> [PROBLEM DESCRIPTION] Needed from the data below: every line from the one with "M1010 227 1014" up to and including the one with "M1804 187 1746 268 1662 246 1666 229Z", repeated exactly and with nothing else.

[[ DATA FOR PROCESSING, beginning ]]

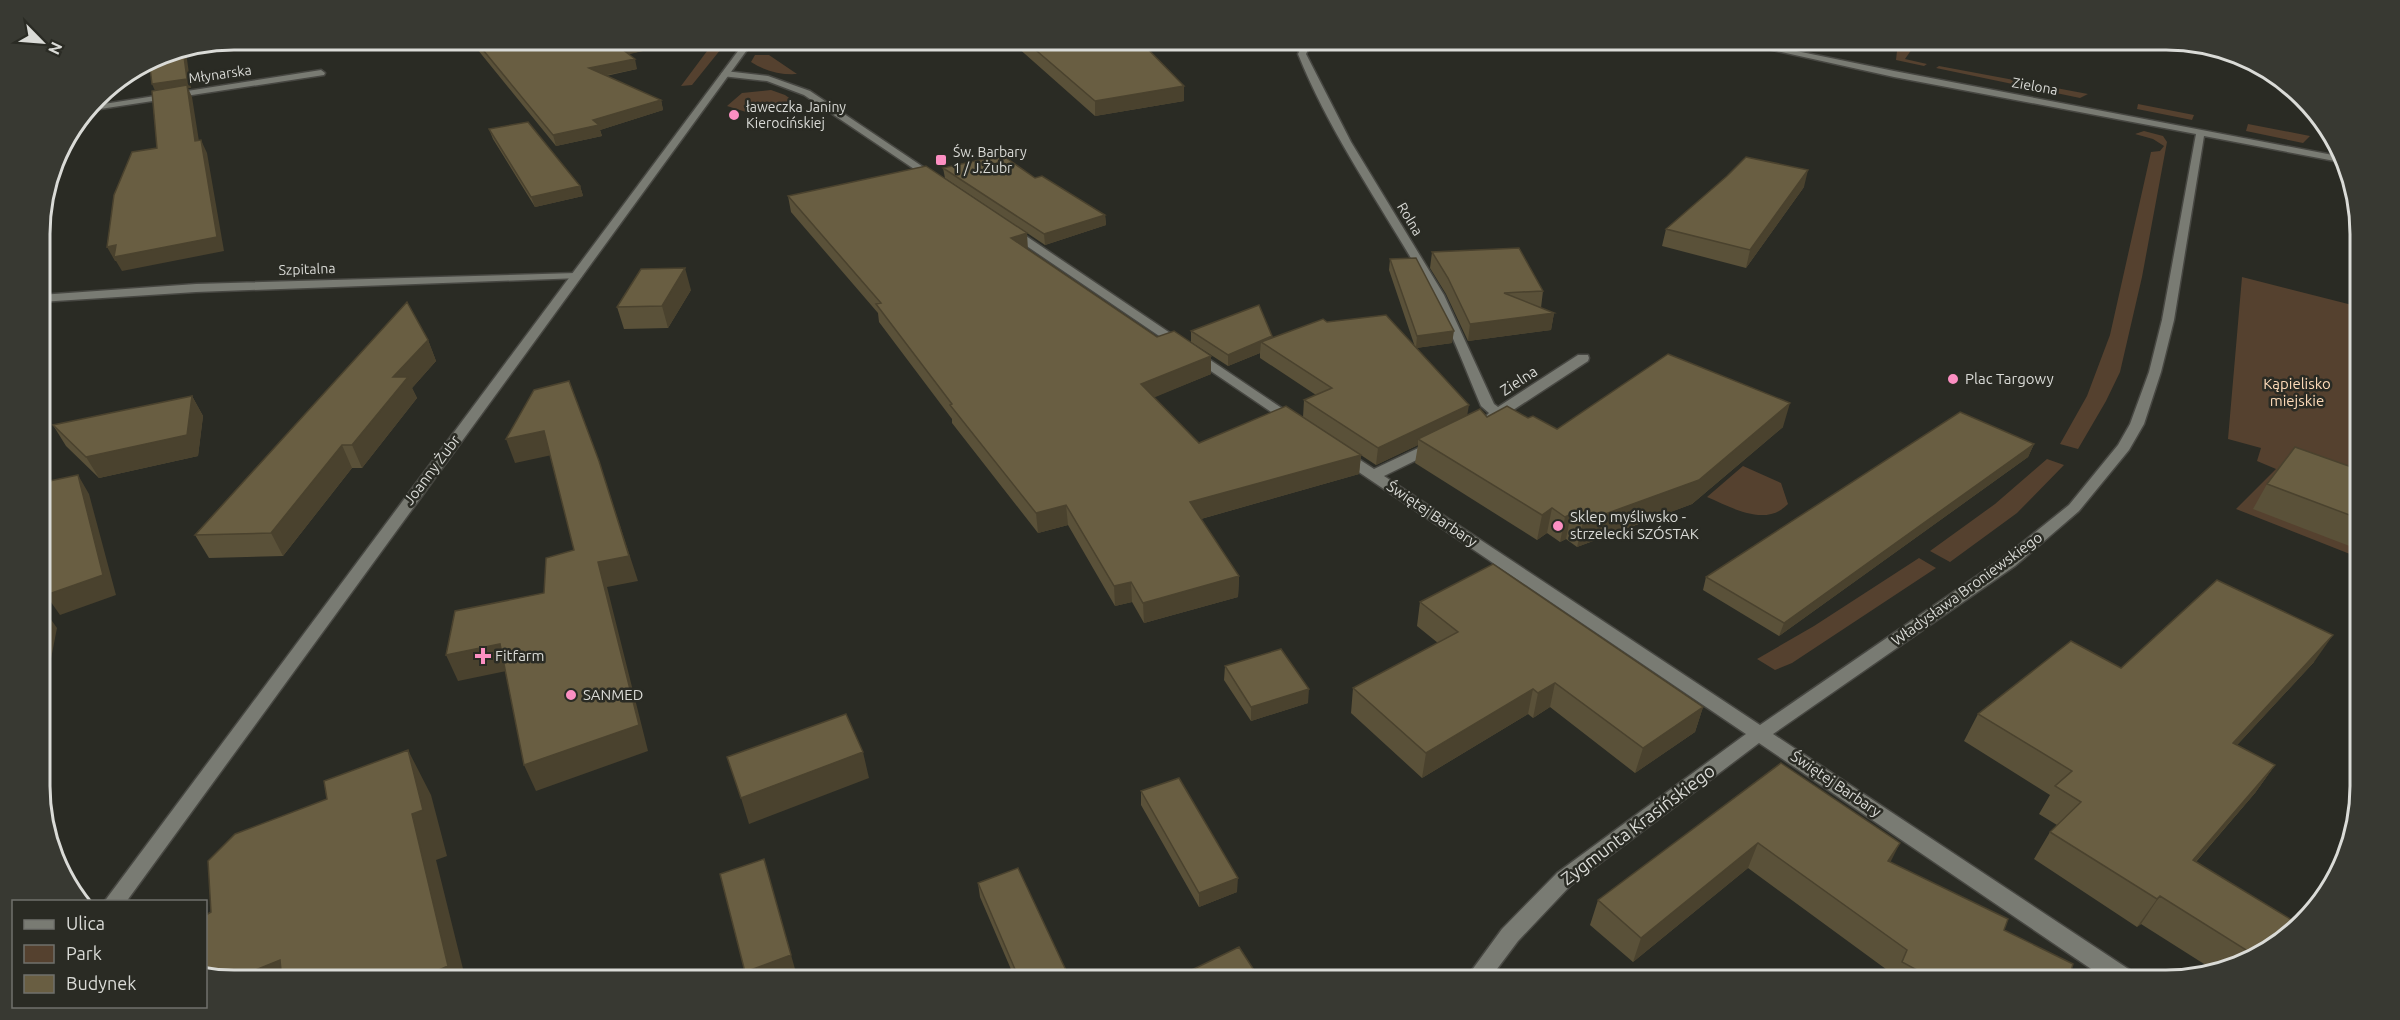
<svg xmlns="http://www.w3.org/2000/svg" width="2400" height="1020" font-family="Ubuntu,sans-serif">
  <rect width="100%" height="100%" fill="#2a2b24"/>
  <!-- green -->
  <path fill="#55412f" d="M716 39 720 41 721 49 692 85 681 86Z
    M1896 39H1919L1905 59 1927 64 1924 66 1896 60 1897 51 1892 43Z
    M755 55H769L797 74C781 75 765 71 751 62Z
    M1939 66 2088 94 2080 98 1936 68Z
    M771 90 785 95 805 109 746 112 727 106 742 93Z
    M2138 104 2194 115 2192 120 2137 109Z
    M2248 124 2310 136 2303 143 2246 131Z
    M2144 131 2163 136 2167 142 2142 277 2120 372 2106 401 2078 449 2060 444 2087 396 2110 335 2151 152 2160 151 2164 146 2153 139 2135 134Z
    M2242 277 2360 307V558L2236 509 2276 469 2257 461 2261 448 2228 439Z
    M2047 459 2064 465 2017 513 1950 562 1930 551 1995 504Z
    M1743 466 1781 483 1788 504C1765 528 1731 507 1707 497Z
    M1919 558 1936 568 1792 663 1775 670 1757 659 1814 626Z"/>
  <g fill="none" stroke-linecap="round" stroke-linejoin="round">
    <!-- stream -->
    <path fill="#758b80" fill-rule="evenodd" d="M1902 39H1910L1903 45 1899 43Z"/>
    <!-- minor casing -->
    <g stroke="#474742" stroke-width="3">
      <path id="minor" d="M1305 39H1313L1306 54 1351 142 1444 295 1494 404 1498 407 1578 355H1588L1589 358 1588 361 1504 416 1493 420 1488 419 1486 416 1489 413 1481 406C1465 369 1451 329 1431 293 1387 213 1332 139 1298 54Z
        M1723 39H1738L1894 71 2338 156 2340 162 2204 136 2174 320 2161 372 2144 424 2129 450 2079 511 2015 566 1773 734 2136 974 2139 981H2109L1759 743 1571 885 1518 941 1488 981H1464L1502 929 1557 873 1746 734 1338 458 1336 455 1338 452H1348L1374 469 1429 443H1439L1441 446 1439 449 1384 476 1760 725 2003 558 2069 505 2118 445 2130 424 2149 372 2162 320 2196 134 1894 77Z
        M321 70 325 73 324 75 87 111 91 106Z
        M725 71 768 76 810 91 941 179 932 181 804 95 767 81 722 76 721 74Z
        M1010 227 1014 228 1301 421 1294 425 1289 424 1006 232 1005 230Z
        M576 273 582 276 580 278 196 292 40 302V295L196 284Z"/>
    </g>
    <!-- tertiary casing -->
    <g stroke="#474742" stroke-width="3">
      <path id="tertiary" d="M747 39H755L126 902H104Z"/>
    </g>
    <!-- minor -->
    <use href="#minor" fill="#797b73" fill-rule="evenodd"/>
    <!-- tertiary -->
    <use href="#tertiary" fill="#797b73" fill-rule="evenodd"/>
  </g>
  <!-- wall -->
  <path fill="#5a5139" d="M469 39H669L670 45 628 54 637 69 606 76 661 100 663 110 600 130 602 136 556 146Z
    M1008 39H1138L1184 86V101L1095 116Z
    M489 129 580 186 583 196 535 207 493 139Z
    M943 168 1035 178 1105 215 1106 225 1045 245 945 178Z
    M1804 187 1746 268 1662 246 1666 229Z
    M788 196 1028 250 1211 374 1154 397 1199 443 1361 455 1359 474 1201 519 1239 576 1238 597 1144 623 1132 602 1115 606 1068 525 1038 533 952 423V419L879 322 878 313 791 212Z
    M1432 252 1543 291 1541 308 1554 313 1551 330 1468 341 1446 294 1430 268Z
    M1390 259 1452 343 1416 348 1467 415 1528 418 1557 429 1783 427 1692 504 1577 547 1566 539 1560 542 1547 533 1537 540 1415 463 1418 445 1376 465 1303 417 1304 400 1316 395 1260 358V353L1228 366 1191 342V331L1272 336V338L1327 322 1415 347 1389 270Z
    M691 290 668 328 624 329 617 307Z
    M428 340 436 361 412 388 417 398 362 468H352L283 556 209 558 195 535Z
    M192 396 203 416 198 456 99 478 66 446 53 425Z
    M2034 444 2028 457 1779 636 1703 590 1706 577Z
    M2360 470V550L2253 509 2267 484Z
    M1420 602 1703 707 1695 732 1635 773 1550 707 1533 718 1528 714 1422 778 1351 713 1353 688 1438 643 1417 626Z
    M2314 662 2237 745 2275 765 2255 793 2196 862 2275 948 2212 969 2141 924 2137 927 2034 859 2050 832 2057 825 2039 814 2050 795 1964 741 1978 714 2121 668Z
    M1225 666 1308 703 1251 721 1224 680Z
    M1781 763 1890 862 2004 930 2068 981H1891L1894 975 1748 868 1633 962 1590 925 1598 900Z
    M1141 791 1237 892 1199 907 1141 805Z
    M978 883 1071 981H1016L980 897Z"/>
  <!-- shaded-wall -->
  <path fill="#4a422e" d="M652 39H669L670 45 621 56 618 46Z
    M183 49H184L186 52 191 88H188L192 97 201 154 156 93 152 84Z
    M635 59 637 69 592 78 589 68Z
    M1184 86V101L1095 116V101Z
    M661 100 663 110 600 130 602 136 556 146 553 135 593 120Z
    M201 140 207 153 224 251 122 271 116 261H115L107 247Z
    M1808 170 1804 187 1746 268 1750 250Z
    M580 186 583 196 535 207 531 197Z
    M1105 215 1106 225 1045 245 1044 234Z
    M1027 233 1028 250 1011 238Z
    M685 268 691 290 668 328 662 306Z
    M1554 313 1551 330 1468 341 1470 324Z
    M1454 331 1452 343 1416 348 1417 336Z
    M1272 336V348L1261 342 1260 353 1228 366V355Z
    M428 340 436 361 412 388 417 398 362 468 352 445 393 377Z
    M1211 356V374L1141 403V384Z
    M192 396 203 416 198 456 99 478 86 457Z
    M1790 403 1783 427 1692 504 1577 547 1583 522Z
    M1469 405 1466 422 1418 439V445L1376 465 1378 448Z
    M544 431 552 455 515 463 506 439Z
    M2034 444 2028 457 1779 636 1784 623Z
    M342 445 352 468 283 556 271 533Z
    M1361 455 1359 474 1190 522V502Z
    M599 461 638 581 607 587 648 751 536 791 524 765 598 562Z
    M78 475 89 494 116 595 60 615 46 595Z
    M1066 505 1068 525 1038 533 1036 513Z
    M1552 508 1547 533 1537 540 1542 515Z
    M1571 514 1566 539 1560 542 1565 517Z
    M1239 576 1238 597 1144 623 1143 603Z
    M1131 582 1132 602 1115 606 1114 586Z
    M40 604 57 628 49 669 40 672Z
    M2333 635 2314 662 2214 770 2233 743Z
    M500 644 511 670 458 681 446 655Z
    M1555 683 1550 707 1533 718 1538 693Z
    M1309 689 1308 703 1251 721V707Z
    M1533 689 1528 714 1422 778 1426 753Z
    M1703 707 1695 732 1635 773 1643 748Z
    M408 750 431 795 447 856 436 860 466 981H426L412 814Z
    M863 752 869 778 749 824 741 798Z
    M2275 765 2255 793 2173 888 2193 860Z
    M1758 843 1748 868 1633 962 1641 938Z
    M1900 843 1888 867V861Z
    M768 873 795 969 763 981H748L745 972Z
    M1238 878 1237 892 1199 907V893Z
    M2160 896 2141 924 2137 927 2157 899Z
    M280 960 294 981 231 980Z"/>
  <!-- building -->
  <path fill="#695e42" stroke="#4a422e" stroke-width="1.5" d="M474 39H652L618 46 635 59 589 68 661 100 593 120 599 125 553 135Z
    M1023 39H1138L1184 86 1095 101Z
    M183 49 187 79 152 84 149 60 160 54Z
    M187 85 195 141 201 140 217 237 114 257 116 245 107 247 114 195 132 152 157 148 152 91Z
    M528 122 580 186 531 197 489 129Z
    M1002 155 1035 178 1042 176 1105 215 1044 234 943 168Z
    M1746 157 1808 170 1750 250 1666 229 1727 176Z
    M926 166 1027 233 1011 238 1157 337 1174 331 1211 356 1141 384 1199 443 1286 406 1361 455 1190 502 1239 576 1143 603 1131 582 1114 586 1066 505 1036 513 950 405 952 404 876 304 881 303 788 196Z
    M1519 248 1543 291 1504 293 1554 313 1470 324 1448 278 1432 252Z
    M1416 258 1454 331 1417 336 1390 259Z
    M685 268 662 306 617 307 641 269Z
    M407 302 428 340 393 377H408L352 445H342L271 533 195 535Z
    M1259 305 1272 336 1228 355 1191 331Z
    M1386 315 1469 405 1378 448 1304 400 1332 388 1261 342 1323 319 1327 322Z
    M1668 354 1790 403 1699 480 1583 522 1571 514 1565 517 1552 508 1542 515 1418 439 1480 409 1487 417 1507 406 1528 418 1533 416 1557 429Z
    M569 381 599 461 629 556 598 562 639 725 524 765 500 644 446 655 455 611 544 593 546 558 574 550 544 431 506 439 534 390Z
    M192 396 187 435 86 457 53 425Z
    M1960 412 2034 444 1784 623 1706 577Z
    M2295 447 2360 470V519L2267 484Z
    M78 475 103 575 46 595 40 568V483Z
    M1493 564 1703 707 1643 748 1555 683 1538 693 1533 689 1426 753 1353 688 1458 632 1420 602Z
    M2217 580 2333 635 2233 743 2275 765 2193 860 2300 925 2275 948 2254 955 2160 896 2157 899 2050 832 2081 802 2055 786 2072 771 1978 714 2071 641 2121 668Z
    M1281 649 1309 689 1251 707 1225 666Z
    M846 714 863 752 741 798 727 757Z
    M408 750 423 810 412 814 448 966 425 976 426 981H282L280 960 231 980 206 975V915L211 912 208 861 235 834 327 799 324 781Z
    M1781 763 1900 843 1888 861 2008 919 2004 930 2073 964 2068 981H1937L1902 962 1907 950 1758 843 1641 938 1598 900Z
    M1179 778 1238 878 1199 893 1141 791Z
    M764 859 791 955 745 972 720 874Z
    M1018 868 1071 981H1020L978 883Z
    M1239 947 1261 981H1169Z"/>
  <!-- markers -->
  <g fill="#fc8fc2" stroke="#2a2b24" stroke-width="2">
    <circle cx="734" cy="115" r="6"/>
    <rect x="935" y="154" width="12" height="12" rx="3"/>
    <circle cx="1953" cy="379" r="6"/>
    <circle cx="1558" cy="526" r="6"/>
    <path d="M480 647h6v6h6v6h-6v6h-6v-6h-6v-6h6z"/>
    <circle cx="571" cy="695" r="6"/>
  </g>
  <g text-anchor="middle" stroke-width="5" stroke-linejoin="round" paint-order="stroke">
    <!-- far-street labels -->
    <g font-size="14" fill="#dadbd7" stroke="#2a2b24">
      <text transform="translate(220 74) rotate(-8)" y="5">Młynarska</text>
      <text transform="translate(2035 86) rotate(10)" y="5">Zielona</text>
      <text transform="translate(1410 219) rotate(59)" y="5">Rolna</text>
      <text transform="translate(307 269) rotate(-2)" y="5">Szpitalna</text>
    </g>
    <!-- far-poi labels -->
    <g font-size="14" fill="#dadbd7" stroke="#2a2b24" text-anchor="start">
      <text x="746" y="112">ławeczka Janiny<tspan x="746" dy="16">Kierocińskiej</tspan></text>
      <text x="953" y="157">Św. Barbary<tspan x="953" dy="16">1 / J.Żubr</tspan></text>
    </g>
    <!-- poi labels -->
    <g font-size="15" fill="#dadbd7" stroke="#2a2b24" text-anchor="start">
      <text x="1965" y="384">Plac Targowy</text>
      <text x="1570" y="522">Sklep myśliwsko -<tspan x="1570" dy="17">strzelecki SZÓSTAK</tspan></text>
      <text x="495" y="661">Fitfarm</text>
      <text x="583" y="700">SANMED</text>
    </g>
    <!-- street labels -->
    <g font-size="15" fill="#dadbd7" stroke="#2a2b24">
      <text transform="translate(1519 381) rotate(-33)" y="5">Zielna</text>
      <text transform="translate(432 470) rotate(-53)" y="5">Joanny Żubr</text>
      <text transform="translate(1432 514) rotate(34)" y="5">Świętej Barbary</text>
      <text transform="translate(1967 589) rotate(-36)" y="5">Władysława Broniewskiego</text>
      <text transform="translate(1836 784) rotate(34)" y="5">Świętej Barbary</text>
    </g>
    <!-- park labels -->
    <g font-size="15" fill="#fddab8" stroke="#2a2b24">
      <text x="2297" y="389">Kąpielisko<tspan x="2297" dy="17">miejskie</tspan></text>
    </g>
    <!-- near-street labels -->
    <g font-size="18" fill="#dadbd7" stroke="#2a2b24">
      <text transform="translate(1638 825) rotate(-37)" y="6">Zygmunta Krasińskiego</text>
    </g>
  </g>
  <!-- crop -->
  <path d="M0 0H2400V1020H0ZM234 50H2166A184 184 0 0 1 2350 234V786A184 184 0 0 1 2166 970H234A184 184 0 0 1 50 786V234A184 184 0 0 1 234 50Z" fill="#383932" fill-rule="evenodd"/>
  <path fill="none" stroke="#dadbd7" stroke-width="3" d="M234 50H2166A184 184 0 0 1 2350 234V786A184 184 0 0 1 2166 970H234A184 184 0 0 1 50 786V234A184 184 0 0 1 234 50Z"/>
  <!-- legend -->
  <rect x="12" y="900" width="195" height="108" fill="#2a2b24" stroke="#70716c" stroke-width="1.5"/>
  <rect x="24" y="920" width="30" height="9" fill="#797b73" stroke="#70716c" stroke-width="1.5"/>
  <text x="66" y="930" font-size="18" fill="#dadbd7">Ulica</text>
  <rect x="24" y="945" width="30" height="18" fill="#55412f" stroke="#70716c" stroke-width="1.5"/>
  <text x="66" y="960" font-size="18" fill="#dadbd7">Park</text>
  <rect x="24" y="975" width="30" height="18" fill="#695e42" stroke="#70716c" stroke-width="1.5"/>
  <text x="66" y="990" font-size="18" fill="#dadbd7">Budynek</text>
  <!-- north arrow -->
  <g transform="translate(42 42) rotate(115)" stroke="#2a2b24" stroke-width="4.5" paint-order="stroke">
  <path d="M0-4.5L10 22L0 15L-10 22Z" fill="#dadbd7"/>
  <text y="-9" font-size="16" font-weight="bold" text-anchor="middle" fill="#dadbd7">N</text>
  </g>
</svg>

[[ DATA FOR PROCESSING, end ]]

> [TASK RESULT]
        M1010 227 1014 228 1301 421 1294 425 1289 424 1006 232 1005 230Z
        M576 273 582 276 580 278 196 292 40 302V295L196 284Z"/>
    </g>
    <!-- tertiary casing -->
    <g stroke="#474742" stroke-width="3">
      <path id="tertiary" d="M747 39H755L126 902H104Z"/>
    </g>
    <!-- minor -->
    <use href="#minor" fill="#797b73" fill-rule="evenodd"/>
    <!-- tertiary -->
    <use href="#tertiary" fill="#797b73" fill-rule="evenodd"/>
  </g>
  <!-- wall -->
  <path fill="#5a5139" d="M469 39H669L670 45 628 54 637 69 606 76 661 100 663 110 600 130 602 136 556 146Z
    M1008 39H1138L1184 86V101L1095 116Z
    M489 129 580 186 583 196 535 207 493 139Z
    M943 168 1035 178 1105 215 1106 225 1045 245 945 178Z
    M1804 187 1746 268 1662 246 1666 229Z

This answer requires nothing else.